Sister Mary John did not answer. She threw the music from side to side, every minute growing more impatient. “It is most strange,” she said at last, looking up at Evelyn. Evelyn smiled. With all her brusque, self-willed ways, Sister Mary John was clearly a lady born and an intelligent woman.
“I’m afraid I shall not be able to find you anything that you’d care to sing.”
“Oh, yes, I shall,” Evelyn replied encouragingly.
“It is all such poor stuff. We’ve no singers here. Do you know, I’ve never heard a great singer, and I’ve often wished to. The only thing I regret is not having heard a little music before I came here. But I’ve heard of Wagner; you sing Wagner, don’t you, Miss Innes?”
“Yes, I sing little else. ’Fidelio’—”
“Ah, I know some of the music. Do you sing—”

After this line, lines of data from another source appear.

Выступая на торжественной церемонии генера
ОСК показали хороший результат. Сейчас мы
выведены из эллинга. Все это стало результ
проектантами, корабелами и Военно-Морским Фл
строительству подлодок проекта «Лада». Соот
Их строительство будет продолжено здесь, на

Sister Mary John hummed a few bars.
“Yes, I sing that.”
“Well, I shall hear you sing to-day. I’ve been wishing to go to St. Joseph’s to hear Palestrina. You were brought up on music. You can sing at sight—in the key that it is written in?”
“Yes, I think so.”
“But all prima-donnas can do that?”
“No; on the contrary, I think I’m the only one. Singers on the operatic stage learn their parts at the piano.”
She could see that to Sister Mary John music was the temptation of her life, and she imagined that her confession must be a little musical record. She had lost her temper with Sister So-and-So because she could not, etc. But time was getting on. If she was to sing that afternoon, she must find something, and seeing that Sister Mary John lingered over some sheets of music, as if she thought that it presented some possibility, Evelyn asked her what it was. It was a Mass by Mozart for four voices, which Sister Mary John had arranged for a single voice.
“The choir and I sing the melody in unison, and I play the entire Mass on the organ.”
Evelyn smiled, and seeing that the smile distressed the nun, she was sorry.